Mogherini dit qu'elle a confiance en la justice et qu'elle collaborera à l'enquête, après avoir été accusée de corruption


Dossier – Federica Mogherini, s'exprimant en tant que haute représentante pour la politique étrangère de l'UE devant la session plénière du Parlement européen en novembre 2019.

– ELYXANDRO CEGARRA / COMMISSION EUROPÉENNE – Archive

BRUXELLES, 3 décembre (EUROPA PRESS) –

L'ancienne chef de la diplomatie de l'Union européenne et actuelle rectrice du Collège d'Europe de Bruges, Federica Mogherini, a assuré ce mercredi qu'elle faisait confiance et collaborerait avec la justice, quelques heures après qu'un juge d'instruction l'a inculpée de délits de fraude et de corruption dans les marchés publics.

« J'ai pleinement confiance dans le système judiciaire et j'espère que la justesse des actions de l'Académie sera vérifiée. Bien entendu, je continuerai à offrir ma pleine collaboration aux autorités », a déclaré Mogherini dans un communiqué publié par le Collège de Bruges lui-même.

La socialiste italienne a été arrêtée mardi en Belgique dans le cadre d'une enquête ouverte à la demande du Parquet européen (EPPO) sur des soupçons selon lesquels le Collège d'Europe qu'elle dirige a opté en connaissance de cause pour un appel d'offres pour la formation de diplomates qu'elle a finalement remporté.

Outre Mogherini, la police judiciaire belge a arrêté mardi un autre membre de la direction du Collège de l'Europe et un haut fonctionnaire de la Commission européenne, Stefano Sannino, qui, au moment des événements enquêtés (2021-2022), occupait le poste de secrétaire général du Service européen pour l'action extérieure, ce qui a fait de lui le « numéro 2 » de l'ancien haut représentant européen, Josep Borrell.

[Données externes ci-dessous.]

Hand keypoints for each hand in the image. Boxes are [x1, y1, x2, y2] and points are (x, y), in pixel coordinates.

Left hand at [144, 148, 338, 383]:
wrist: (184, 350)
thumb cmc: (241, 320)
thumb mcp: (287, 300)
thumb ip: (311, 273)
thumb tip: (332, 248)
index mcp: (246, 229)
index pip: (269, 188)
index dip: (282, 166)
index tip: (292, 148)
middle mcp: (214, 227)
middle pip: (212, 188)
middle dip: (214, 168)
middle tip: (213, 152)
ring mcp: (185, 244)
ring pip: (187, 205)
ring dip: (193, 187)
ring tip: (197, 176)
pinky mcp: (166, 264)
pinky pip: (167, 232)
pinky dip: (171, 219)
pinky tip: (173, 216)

Après avoir fait leurs dépositions jusque tard dans la nuit de mardi, les trois suspects ont été relaxés, le juge ayant estimé qu'il n'y avait pas de risque élevé de fuite. Selon le Parquet européen, Mogherini, Sannino et le troisième détenu ont été inculpés de fraude et corruption dans le domaine des marchés publics, conflit d'intérêts et violation du secret professionnel.

Dans ce contexte, Mogherini a publié une déclaration dans laquelle il dit avoir « clarifié » sa « position » devant les enquêteurs mardi et souligne que l'Académie faisant l'objet de l'enquête « a appliqué et continuera d'appliquer les normes les plus élevées d'intégrité et d'équité ». « Depuis trois ans, l'Académie diplomatique de l'Union européenne offre à ses participants la plus haute qualité d'enseignement et de pratique », a-t-il souligné.

ANNEXE truquée

Cependant, les enquêteurs soupçonnent que les trois personnes enquêtées ont participé à une fraude pour la création d'un programme de formation de neuf mois pour diplomates, subventionné par des fonds de l'Union européenne, dispensé au Collège d'Europe entre 2021 et 2022.

Le projet en question, connu sous le nom d'« Académie diplomatique de l'UE », a été attribué par le Service européen pour l'action extérieure à la suite d'une procédure d'appel d'offres au cours de laquelle les chercheurs soupçonnent que le Collège d'Europe ou ses représentants étaient informés à l'avance des critères de sélection et avaient des raisons suffisantes de supposer qu'ils remporteraient l'appel d'offres avant même la publication de l'appel d'offres public.

Le Parquet européen a indiqué mardi qu'il existait de « forts soupçons » selon lesquels les règles européennes en matière de financement auraient été violées au cours de ce processus, notamment dans la mesure où elles affectent une concurrence loyale, et que des informations contractuelles confidentielles auraient été partagées avec les candidats participant à l'appel d'offres.